The author reports on several studies he and his colleagues conducted over the years linking health and optimism levels. Over and over again, they found links, and published the results in peer-reviewed journal articles. For example, they gave personality tests to old people in retirement homes, and then adjusted the results for age and illness. Again and again, people with optimistic outlooks lived longer than their more gloomy peers.
In the book's most tantalizing moment, the author reports on the early stages of a study of patients suffering from severe forms of cancer. All the patients received chemotherapy and radiation treatment as normal, but half of them got training from the author and his colleagues on how to fight severe pessimism.
He reports that the early results are quite promising – the half that got therapy showed dramatic initial increases in their immune response to cancer, while the control group showed no change. At the time that he was writing, it was too early to tell if the increased immune activity led to remission of the cancer.

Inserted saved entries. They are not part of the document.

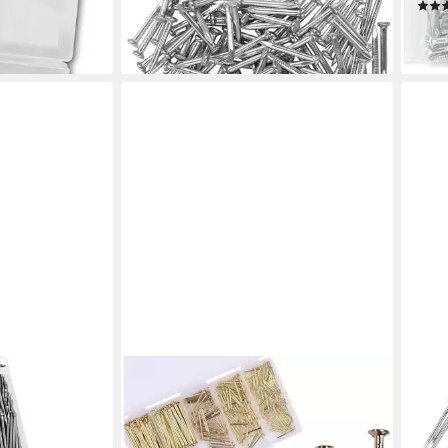
Sortiment 100 Stück 2CM
ab 1
28,95 €
en bei dir
liefe
lieferbar - in 6-7 Werktagen bei dir
LUXUSKOLLEKTION
LUX
 Sortiment 280
Nagel Nägel Sortiment Set 300tlg
Stah
Messing Optik
3cm 
40,95 €
24,9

And here's where the book lets us down. We're told that the study began in nineteen-eighty-nine, not long before the book's first publication. Yet the latest edition, which came out in two-thousand-and-six, offers no update – even though it goes on telling the story as if the study were still in its early stages.
That quibble aside, the author certainly presents compelling, science-based evidence that improving your outlook can improve your health. How, then, to go about improving your outlook? Well, this is precisely the topic of the book's third and final section. Here's where we find out how to gain "learned optimism," the promise embedded in the book's title.
In essence, the author's advice goes like this: Watch carefully how you explain events to yourself – and, when you take an overly dim view of things, develop the habit of challenging your pessimism.
The method starts with a self-analysis technique the author calls ABC, for adversity, belief, and consequence. Here's how ABC analysis works.
Something adverse happens – that's "A". Think immediately about how you interpret it – that's "B," for belief. Now, what sort of action or outcome did that belief trigger? That would be "C," or consequence.
Here's an example from the book. Say a close friend doesn't immediately return your call. If you tend toward pessimism, you might believe that she's mad at you for some reason – that you've let her down somehow. The consequence might be a bad mood for the rest of the day.
The author suggests that people trying to boost their optimism write down four or five ABC scenarios over the course of a day or two. From there, he suggests adding a fourth letter to the ABC exercise: "D" for disputation. Under each scenario you've come up with, objectively dispute any negative beliefs, using the full range of information available to you – not just the negative stuff.
Sure, it's possible that your friend didn't call you back because she was angry. But didn't she mention recently that she had been working overtime a lot? Rather than being angry, might she simply be ... busy?
With this belief replacing the old one, yesterday's bad mood becomes today's sympathetic feelings for your hard-working friend. Once a pessimist learns to identify the negative beliefs that consistently give his experiences a dark tint, the act of disputing them becomes second nature. Eventually, the pessimist learns to be easier on himself – and morphs into an optimist, even if previously he might never have dared to hope for such a thing.
At the risk of being overly optimistic, it does seem like a wide swath of people could benefit from this book. And we should all pay attention to the author's tip to keep your eyes open for the bit of blue sky peeking out from behind even the darkest clouds.
"Learned Optimism" by Martin EP Seligman is published in paperback by Vintage Books.
That's the end of this episode of Book Insights.